We first partition the two $4\times 4$ matrices into four $2\times 2$ submatrices. Is that where we stop? Or do we have to apply the same procedure recursively to the submatrices as well?
Thanks!
In the general case we would recursively divide each $n\times n$ matrix into four $\lceil n/2 \rceil \times \lceil n/2 \rceil$ matrices, adjoining a extra row and column of zeros if $n$ is odd to make the sizes of submatrices whole numbers.

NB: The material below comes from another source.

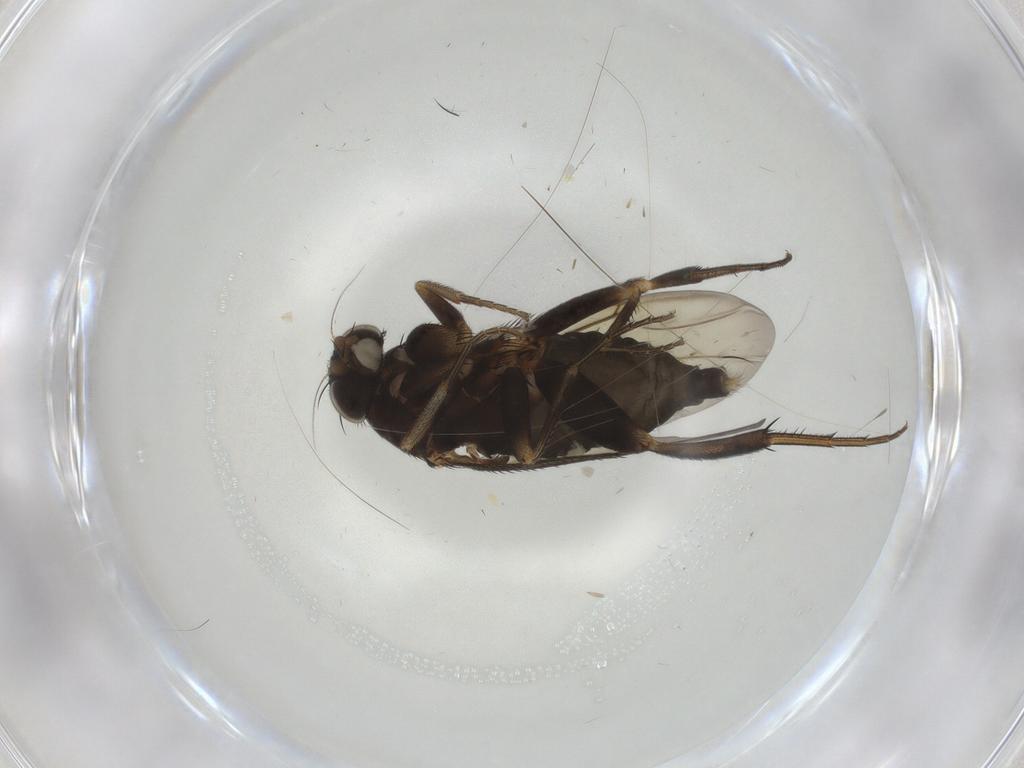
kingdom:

The point here is that Strassen's formulas for multiplying a pair of $2\times 2$ matrices does not assume commutativity of the multiplication on the underlying entries (though it does assume multiplication distributes over addition and the usual properties of addition). It is therefore valid even when the "entries" of the $2\times 2$ matrices are themselves block submatrices.

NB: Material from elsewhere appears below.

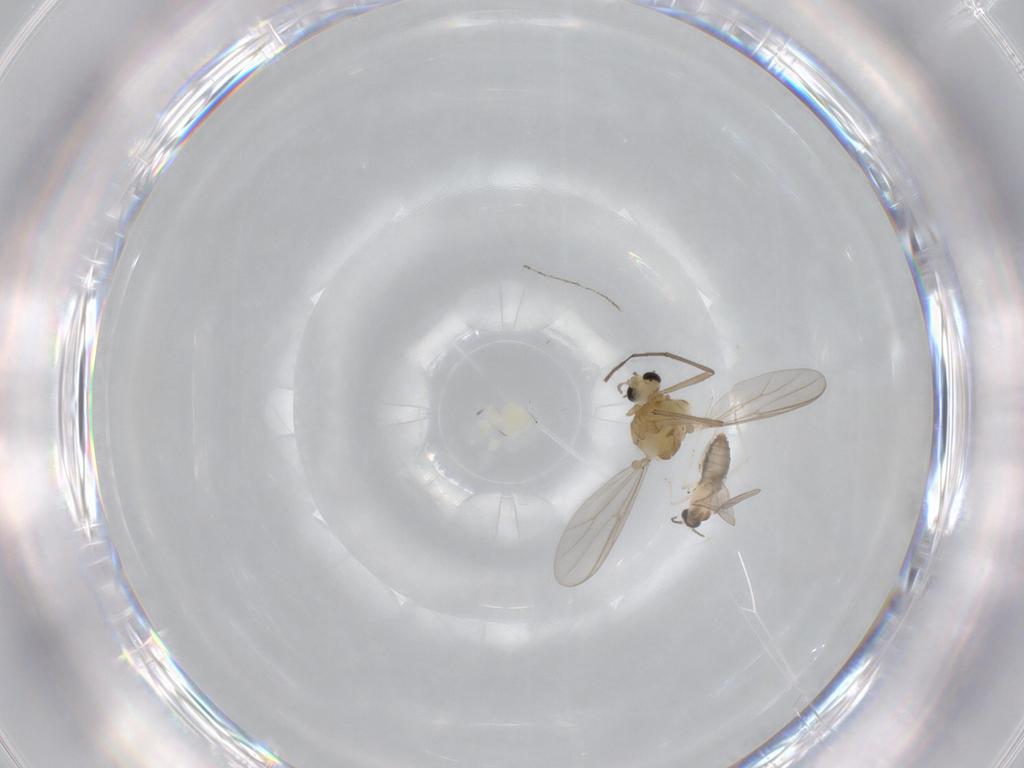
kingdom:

The simplest case to illustrate this is multiplication of two $4\times 4$ matrices:
$$ \begin{pmatrix} A & B \\ C & D \end{pmatrix} \begin{pmatrix} E & F \\ G & H \end{pmatrix} $$
where $A,B,C,D,E,F,G,H$ are each $2\times 2$ submatrices.
Strassen's algorithm can then be applied recursively. At the top level we want to form these seven products of $2\times 2$ matrices:
$$ \begin{align*} M_1 &= (A+D)(E+H) \\ M_2 &= (C+D)E \\ M_3 &= A(F-H) \\ M_4 &= D(G-E) \\ M_5 &= (A+B)H \\ M_6 &= (C-A)(E+F) \\ M_7 &= (B-D)(G+H) \end{align*} $$
From these the top-level product can be expressed:
$$ \begin{pmatrix} M_1 + M_4 - M_5 + M_7 & M_3 + M_5 \\ M_2 + M_4 & M_1 - M_2 + M_3 + M_6 \end{pmatrix} $$
The interested Reader should verify for themselves that when $A$ through $H$ are scalars, the result agrees with the usual row and column operations. The only thing one needs for the general proof is careful checking that no multiplication of the individual entries is assumed to commute when verifying that agreement.
For simplicity let's check just that the upper right corner gives $AF+BH$:
$$ \begin{align*} M_3 + M_5 &= A(F-H) + (A+B)H \\ &= (AF - AH) + (AH + BH) \\ &= AF + BH \end{align*} $$
It follows that the formulas are valid in particular when $A$ through $H$ are the $2\times 2$ matrices defined above.